A MUM who has lived with a brain tumour for five years has welcomed a call by charities for better standards of care.

Carmen Rickard, 42, from Hoddlesden, was pregnant with her daughter, Summer when she first noticed she was losing vision in her right eye.

She consulted her optician and was eventually diagnosed with a benign brain tumour in March 2005.

She said: “At first they said my tumour was inoperable. It's right behind my right eye, in a very dangerous place to access.

“In 2007 a scan showed it was growing dangerously close to my left eye and my neurosurgeon thought it was worth the risk to have part of it removed.

"However this operation then got cancelled and rearranged, a scary nine months after the scan.

“The frustration I find is that each time I have my annual scan, it generally takes five to six months to receive the results.

"You worry, because it's a long time to have that uncertainty.

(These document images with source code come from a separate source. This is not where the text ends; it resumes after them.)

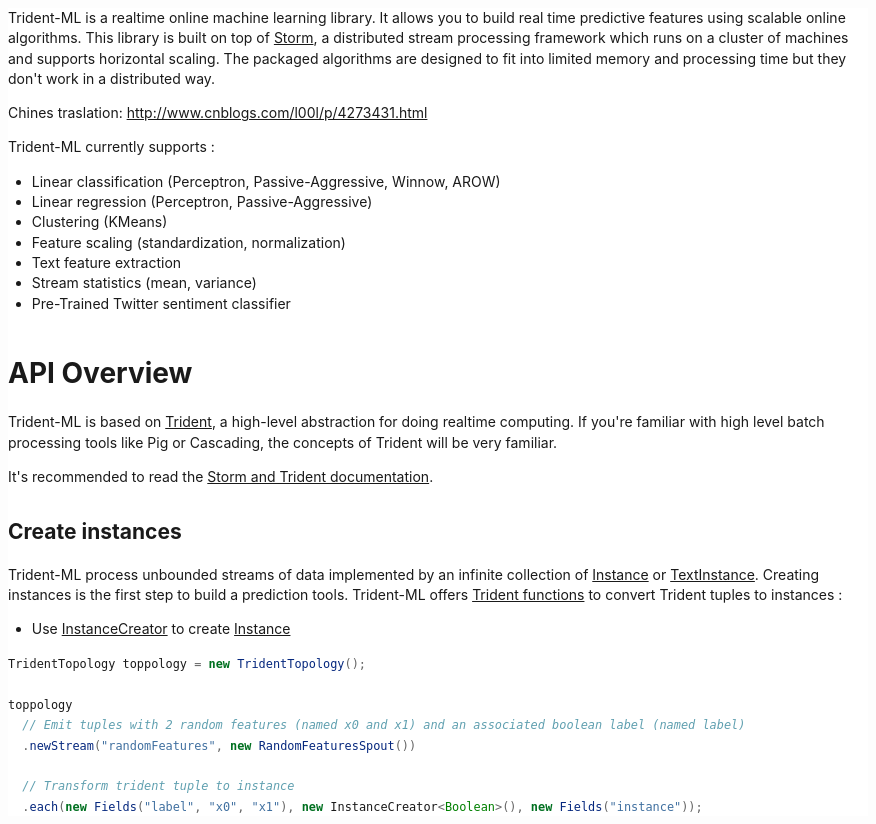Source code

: Trident-ML is a realtime online machine learning library. It allows you to build real time predictive features using scalable online algorithms.
This library is built on top of [Storm](https://github.com/nathanmarz/storm), a distributed stream processing framework which runs on a cluster of machines and supports horizontal scaling.
The packaged algorithms are designed to fit into limited memory and processing time but they don't work in a distributed way.

Chines traslation: http://www.cnblogs.com/l00l/p/4273431.html

Trident-ML currently supports : 
* Linear classification (Perceptron, Passive-Aggressive, Winnow, AROW)
* Linear regression (Perceptron, Passive-Aggressive)
* Clustering (KMeans)
* Feature scaling (standardization, normalization)
* Text feature extraction
* Stream statistics (mean, variance)
* Pre-Trained Twitter sentiment classifier

# API Overview

Trident-ML is based on [Trident](https://github.com/nathanmarz/storm/wiki/Trident-tutorial), a high-level abstraction for doing realtime computing.
If you're familiar with high level batch processing tools like Pig or Cascading, the concepts of Trident will be very familiar.

It's recommended to read the [Storm and Trident documentation](https://github.com/nathanmarz/storm/wiki/Documentation).

## Create instances

Trident-ML process unbounded streams of data implemented by an infinite collection of [Instance](https://github.com/pmerienne/trident-ml/blob/master/src/main/java/com/github/pmerienne/trident/ml/core/Instance.java) or [TextInstance](https://github.com/pmerienne/trident-ml/blob/master/src/main/java/com/github/pmerienne/trident/ml/core/TextInstance.java).
Creating instances is the first step to build a prediction tools.
Trident-ML offers [Trident functions](https://github.com/nathanmarz/storm/wiki/Trident-API-Overview#functions) to convert Trident tuples to instances :

* Use [InstanceCreator](https://github.com/pmerienne/trident-ml/blob/master/src/main/java/com/github/pmerienne/trident/ml/preprocessing/InstanceCreator.java) to create [Instance](https://github.com/pmerienne/trident-ml/blob/master/src/main/java/com/github/pmerienne/trident/ml/core/Instance.java)

```java
TridentTopology toppology = new TridentTopology();

toppology
  // Emit tuples with 2 random features (named x0 and x1) and an associated boolean label (named label)
  .newStream("randomFeatures", new RandomFeaturesSpout())
  
  // Transform trident tuple to instance
  .each(new Fields("label", "x0", "x1"), new InstanceCreator<Boolean>(), new Fields("instance"));
```
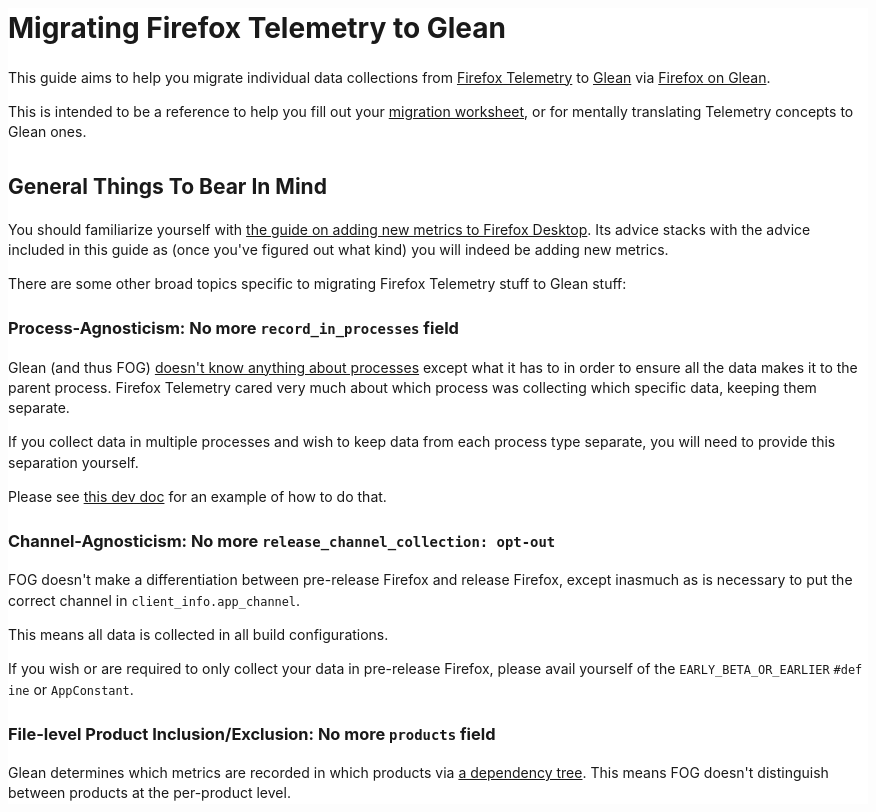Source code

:# Migrating Firefox Telemetry to Glean

This guide aims to help you migrate individual data collections from
[Firefox Telemetry](/toolkit/components/telemetry/index.rst)
to
[Glean][book-of-glean] via [Firefox on Glean](../index.md).

This is intended to be a reference to help you fill out your
[migration worksheet][migration-worksheet],
or for mentally translating Telemetry concepts to Glean ones.

```{contents}
```

## General Things To Bear In Mind

You should familiarize yourself with
[the guide on adding new metrics to Firefox Desktop](new_definitions_file.md).
Its advice stacks with the advice included in this guide as
(once you've figured out what kind) you will indeed be adding new metrics.

There are some other broad topics specific to migrating Firefox Telemetry stuff to Glean stuff:

### Process-Agnosticism: No more `record_in_processes` field

Glean (and thus FOG) [doesn't know anything about processes][ipc-dev-doc]
except what it has to in order to ensure all the data makes it to the parent process.
Firefox Telemetry cared very much about which process was collecting which specific data,
keeping them separate.

If you collect data in multiple processes and wish to keep data from each process type separate,
you will need to provide this separation yourself.

Please see [this dev doc][ipc-dev-doc] for an example of how to do that.

### Channel-Agnosticism: No more `release_channel_collection: opt-out`

FOG doesn't make a differentiation between pre-release Firefox and release Firefox,
except inasmuch as is necessary to put the correct channel in `client_info.app_channel`.

This means all data is collected in all build configurations.

If you wish or are required to only collect your data in pre-release Firefox,
please avail yourself of the `EARLY_BETA_OR_EARLIER` `#define` or `AppConstant`.

### File-level Product Inclusion/Exclusion: No more `products` field

Glean determines which metrics are recorded in which products via
[a dependency tree][repositories-yaml].
This means FOG doesn't distinguish between products at the per-product level.


[book-of-glean]: https://mozilla.github.io/glean/book/index.html
[gc-ms]: https://glam.telemetry.mozilla.org/firefox/probe/gc_ms/explore
[histogram-accumulate]: https://searchfox.org/mozilla-central/rev/d59bdea4956040e16113b05296c56867f761735b/toolkit/components/telemetry/core/Telemetry.h#61
[ipc-docs]: ../dev/ipc.md
[gifft]: gifft.md
[memory-total]: https://glam.telemetry.mozilla.org/firefox/probe/memory_total/explore
[migration-worksheet]: https://docs.google.com/spreadsheets/d/1uEK7zSIJDcGGmof9NywP5AwaovVQCv_Bm3iNqibtESI/edit#gid=0
[boolean-metric]: https://mozilla.github.io/glean/book/reference/metrics/boolean.html
[labeled-boolean-metric]: https://mozilla.github.io/glean/book/reference/metrics/labeled_booleans.html
[counter-metric]: https://mozilla.github.io/glean/book/reference/metrics/counter.html
[labeled-counter-metric]: https://mozilla.github.io/glean/book/reference/metrics/labeled_counters.html
[string-metric]: https://mozilla.github.io/glean/book/reference/metrics/string.html
[labeled-string-metric]: https://mozilla.github.io/glean/book/reference/metrics/labeled_strings.html
[timespan-metric]: https://mozilla.github.io/glean/book/reference/metrics/timespan.html
[timing-distribution-metric]: https://mozilla.github.io/glean/book/reference/metrics/timing_distribution.html
[memory-distribution-metric]: https://mozilla.github.io/glean/book/reference/metrics/memory_distribution.html
[uuid-metric]: https://mozilla.github.io/glean/book/reference/metrics/uuid.html
[datetime-metric]: https://mozilla.github.io/glean/book/reference/metrics/datetime.html
[event-metric]: https://mozilla.github.io/glean/book/reference/metrics/event.html
[custom-distribution-metric]: https://mozilla.github.io/glean/book/reference/metrics/custom_distribution.html
[labeled-quantity-metric]: https://mozilla.github.io/glean/book/reference/metrics/labeled_quantity.html
[quantity-metric]: https://mozilla.github.io/glean/book/reference/metrics/quantity.html
[rate-metric]: https://mozilla.github.io/glean/book/reference/metrics/rate.html
[ipc-dev-doc]: ../dev/ipc.md
[gc-idle]: https://glam.telemetry.mozilla.org/firefox/probe/gc_slice_during_idle/explore
[new-metric-keyed-categorical]: https://bugzilla.mozilla.org/show_bug.cgi?id=1657470
[new-metric-percent]: https://bugzilla.mozilla.org/show_bug.cgi?id=1657467
[new-metric-type]: https://wiki.mozilla.org/Glean/Adding_or_changing_Glean_metric_types
[glean-matrix]: https://chat.mozilla.org/#/room/#glean:mozilla.org
[checkerboard-severity]: https://searchfox.org/mozilla-central/rev/d59bdea4956040e16113b05296c56867f761735b/gfx/layers/apz/src/CheckerboardEvent.cpp#44
[telemetry-events]: /toolkit/components/telemetry/collection/events.rst
[telemetry-scalars]: /toolkit/components/telemetry/collection/scalars.rst
[telemetry-histograms]: /toolkit/components/telemetry/collection/histograms.rst
[repositories-yaml]: https://github.com/mozilla/probe-scraper/blob/main/repositories.yaml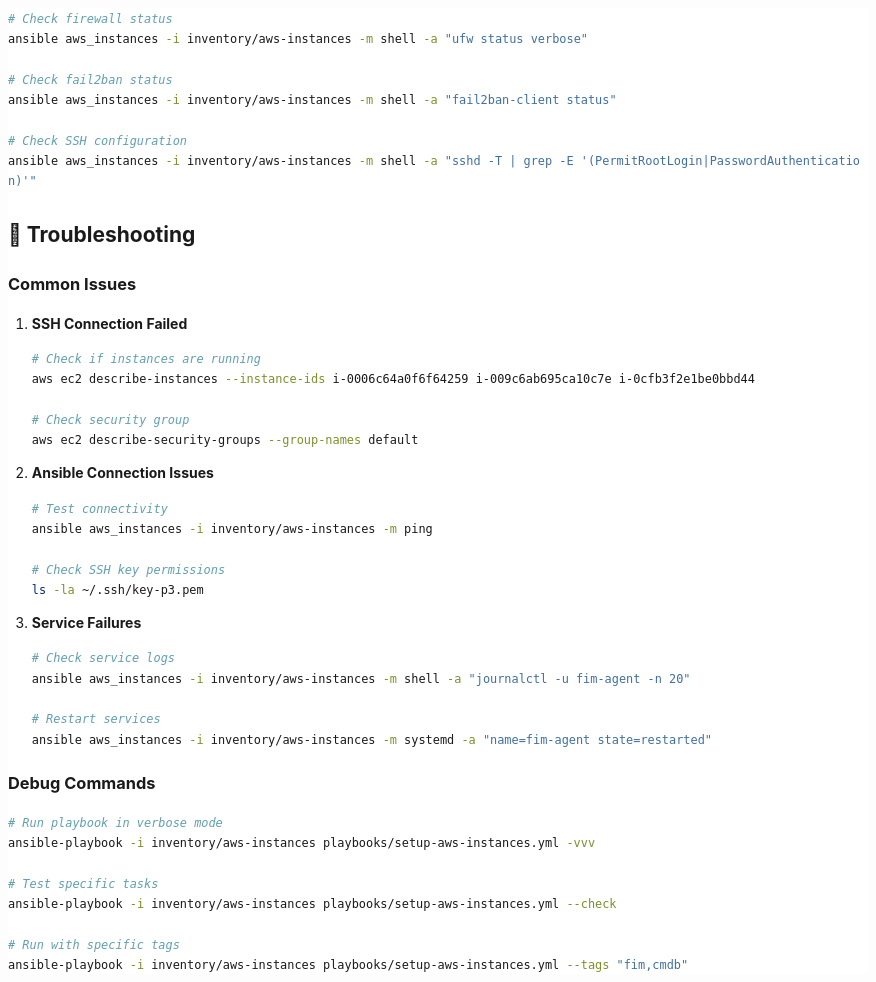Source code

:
 ```bash
# Check firewall status
ansible aws_instances -i inventory/aws-instances -m shell -a "ufw status verbose"

# Check fail2ban status
ansible aws_instances -i inventory/aws-instances -m shell -a "fail2ban-client status"

# Check SSH configuration
ansible aws_instances -i inventory/aws-instances -m shell -a "sshd -T | grep -E '(PermitRootLogin|PasswordAuthentication)'"
```

## 🚨 Troubleshooting

### Common Issues

1. **SSH Connection Failed**
   ```bash
   # Check if instances are running
   aws ec2 describe-instances --instance-ids i-0006c64a0f6f64259 i-009c6ab695ca10c7e i-0cfb3f2e1be0bbd44
   
   # Check security group
   aws ec2 describe-security-groups --group-names default
   ```

2. **Ansible Connection Issues**
   ```bash
   # Test connectivity
   ansible aws_instances -i inventory/aws-instances -m ping
   
   # Check SSH key permissions
   ls -la ~/.ssh/key-p3.pem
   ```

3. **Service Failures**
   ```bash
   # Check service logs
   ansible aws_instances -i inventory/aws-instances -m shell -a "journalctl -u fim-agent -n 20"
   
   # Restart services
   ansible aws_instances -i inventory/aws-instances -m systemd -a "name=fim-agent state=restarted"
   ```

### Debug Commands

```bash
# Run playbook in verbose mode
ansible-playbook -i inventory/aws-instances playbooks/setup-aws-instances.yml -vvv

# Test specific tasks
ansible-playbook -i inventory/aws-instances playbooks/setup-aws-instances.yml --check

# Run with specific tags
ansible-playbook -i inventory/aws-instances playbooks/setup-aws-instances.yml --tags "fim,cmdb"
```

“I am also under the care of five different consultants at five different hospitals, and very often I have to give feedback to each of them, from each other, on any updates of my condition.”

Now Carmen has backed a UK coalition of charities who are demanding the Government ensure everyone affected by a brain tumour receives consistently high standards of treatment and care.

The manifesto was delivered at a reception attended by the All Party Parliamentary Group on Brain Tumours, plus scientists, clinicians, patients and their families, at the House of Commons.

She said: “I would hope to see guidelines for better treatment of people with brain tumours being implemented as a result of the manifesto."

Around 8,600 primary brain tumours are registered in the UK every year.

However, this is thought to be an underestimate, and the National Institute of Health and Clinical Excellence believes “almost half of intracranial tumours are not recorded by cancer registries”.

Research by Brain Tumour UK suggests the true number is closer to 16,000, while the number of secondary tumours in the brain, which are not recorded, could be as high as 32,000.

Jenny Baker, chief executive of Brain Tumour UK, said: “Far more must be done to diagnose and treat brain tumours more effectively.

“Our manifesto sets out measurable solutions, which have the power to transform the lives of everyone affected by a brain tumour.”

BRAIN TUMORS

  • A brain tumour is an abnormal growth of cells within the brain or the central spinal canal.
  • Any brain tumour, whether cancerous (malignant) or non-cancerous (benign) is serious and life-threatening.
  • Brain tumours claim the lives of more men under 45 and women under 35, and more children, than any other cancer.
  • However, brain tumours, even malignant ones, do not automatically cause death. The threat depends on the combination of factors like the type of tumour, its location, its size and its state of development.
  • The most common symptoms of a brain tumour are headaches and fits.